Nancy Duxbury, PhD, is a Senior Researcher at the Centre for Social Studies, University of Coimbra, Portugal, and Co-coordinator of its Cities, Cultures and Architecture Research Group. She is a member of the European Expert Network on Culture, and was Chair of the Policies group of the European research network “Investigating Cultural Sustainability” (2011-2015). She is also an Adjunct Professor of the School of Communication, Simon Fraser University, and was co-founder and Director of Research of the Creative City Network of Canada. She is co-editor of Animation of Public Space through the Arts: Toward More Sustainable Communities (published by Almedina in 2013), Cultural Mapping as Cultural Inquiry, and Culture and Sustainability in European Cities: Imagining Europolis (both published by Routledge in 2015). Her current research examines the integration of culture in local sustainability planning, and cultural mapping methodologies and uses.
Christoph Lindner is Professor of Media and Culture at the University of Amsterdam, where he writes about the interrelations between cities, globalization, and issues of political ecology, sustainability, and creative practice. He is also the founding Director of the Netherlands Institute for Cultural Analysis and a member of the Amsterdam Center for Globalization Studies. In Amsterdam, he leads the ASCA Cities Project, a collaborative research initiative focused on the interdisciplinary analysis of contemporary urban space and culture. His most recent books include Global Garbage (Routledge, 2016), Cities Interrupted (Bloomsbury, 2016) and Imagining New York City (Oxford University Press, 2015). He is currently working on a new book titled Slow: Decelerated Living in an Accelerating World.
Malcolm Miles is Professor of Cultural Theory in the School of Architecture, Design & Environment, University of Plymouth, UK, where he is Research Coordinator for Architecture, and supervises doctoral research.
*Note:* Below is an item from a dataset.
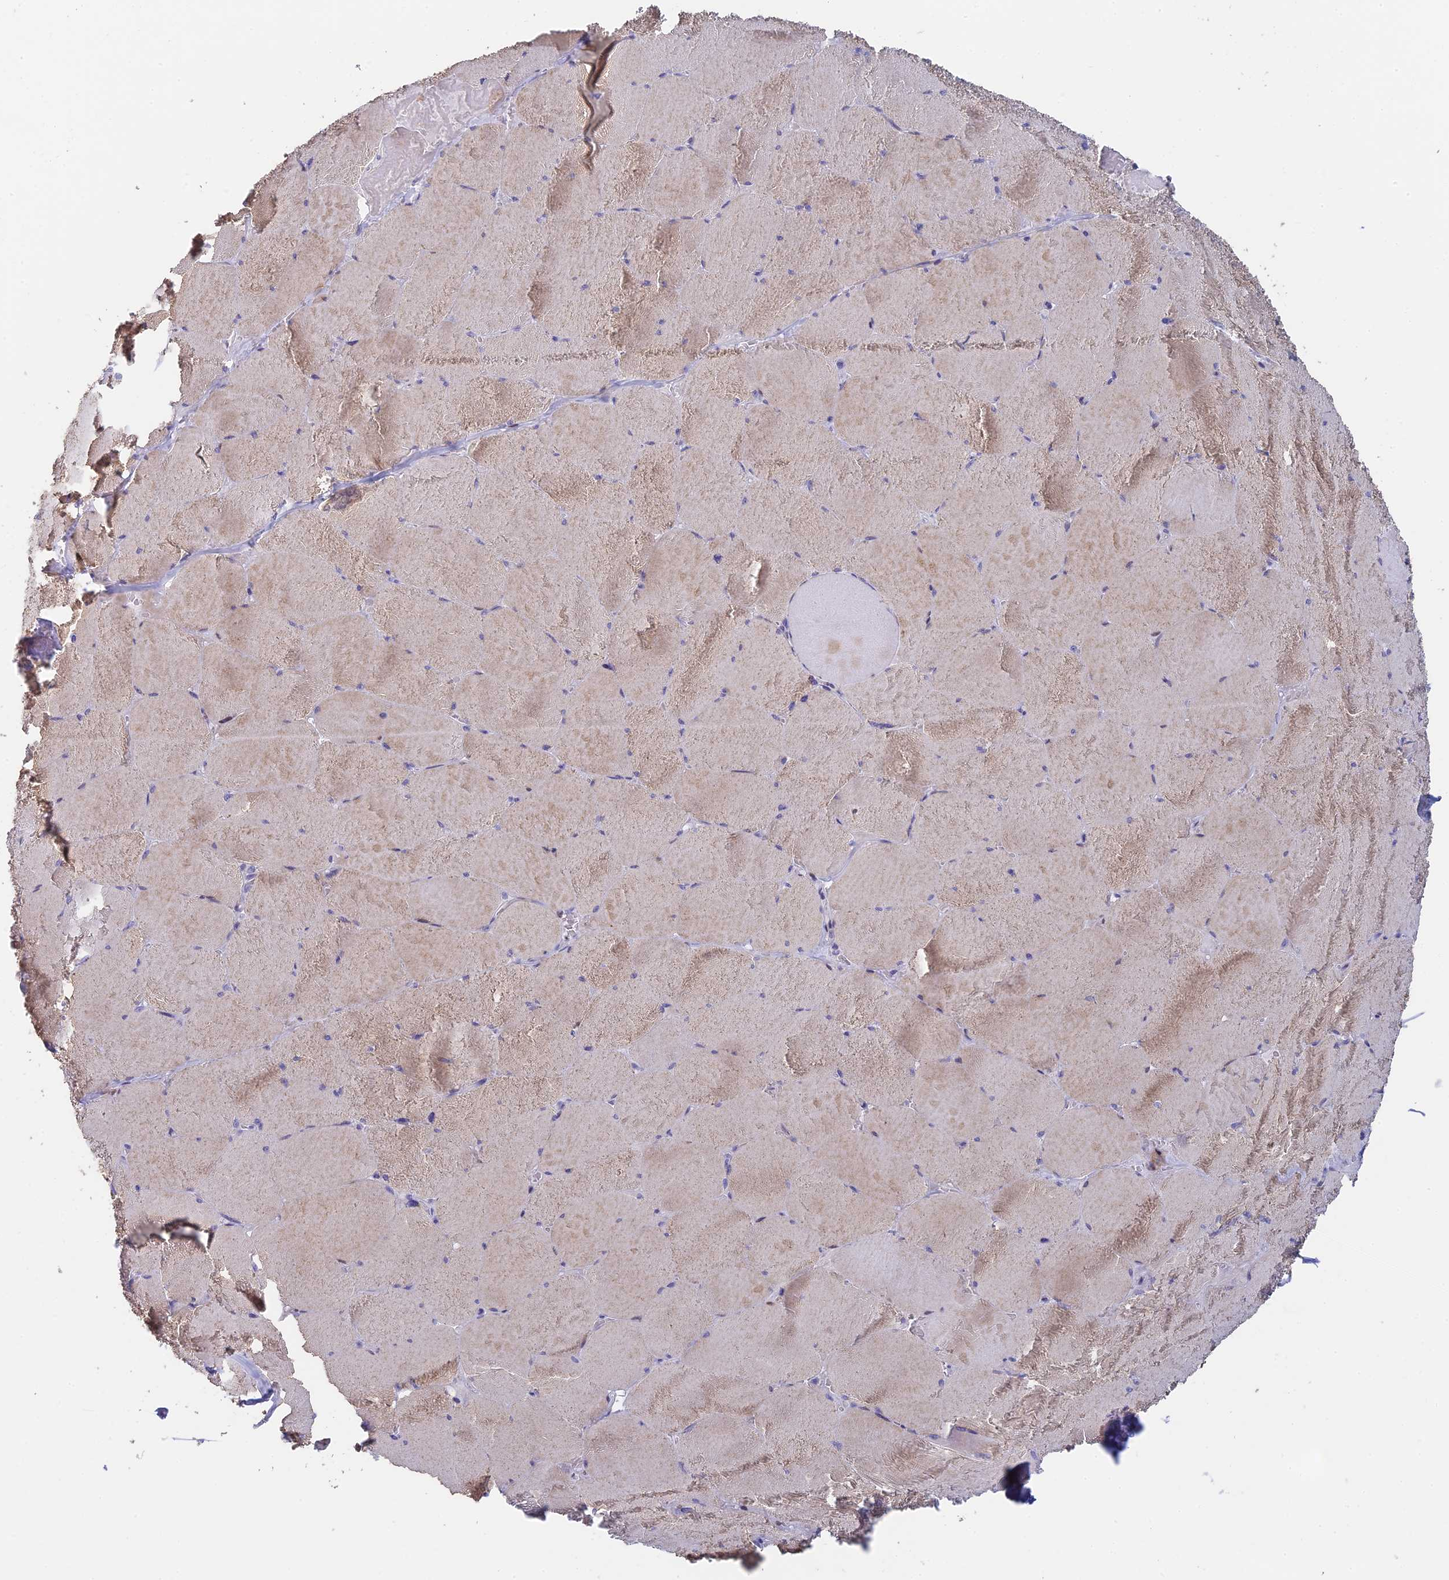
{"staining": {"intensity": "weak", "quantity": "25%-75%", "location": "cytoplasmic/membranous"}, "tissue": "skeletal muscle", "cell_type": "Myocytes", "image_type": "normal", "snomed": [{"axis": "morphology", "description": "Normal tissue, NOS"}, {"axis": "topography", "description": "Skeletal muscle"}, {"axis": "topography", "description": "Head-Neck"}], "caption": "Immunohistochemistry (IHC) image of normal skeletal muscle stained for a protein (brown), which shows low levels of weak cytoplasmic/membranous positivity in approximately 25%-75% of myocytes.", "gene": "REXO5", "patient": {"sex": "male", "age": 66}}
His main research interest is in the relation between critical theories of culture and society and modern and contemporary art, literature and architecture.
His recent books include Limits to Culture (London, Pluto Press, 2015), Herbert Marcuse: an aesthetics of Liberation (London, Pluto Press, 2011) and Eco-aesthetics: art, literature and architecture in a period of climate change (London, Bloomsbury, 2014). He is working towards a future book on modernist art and literature.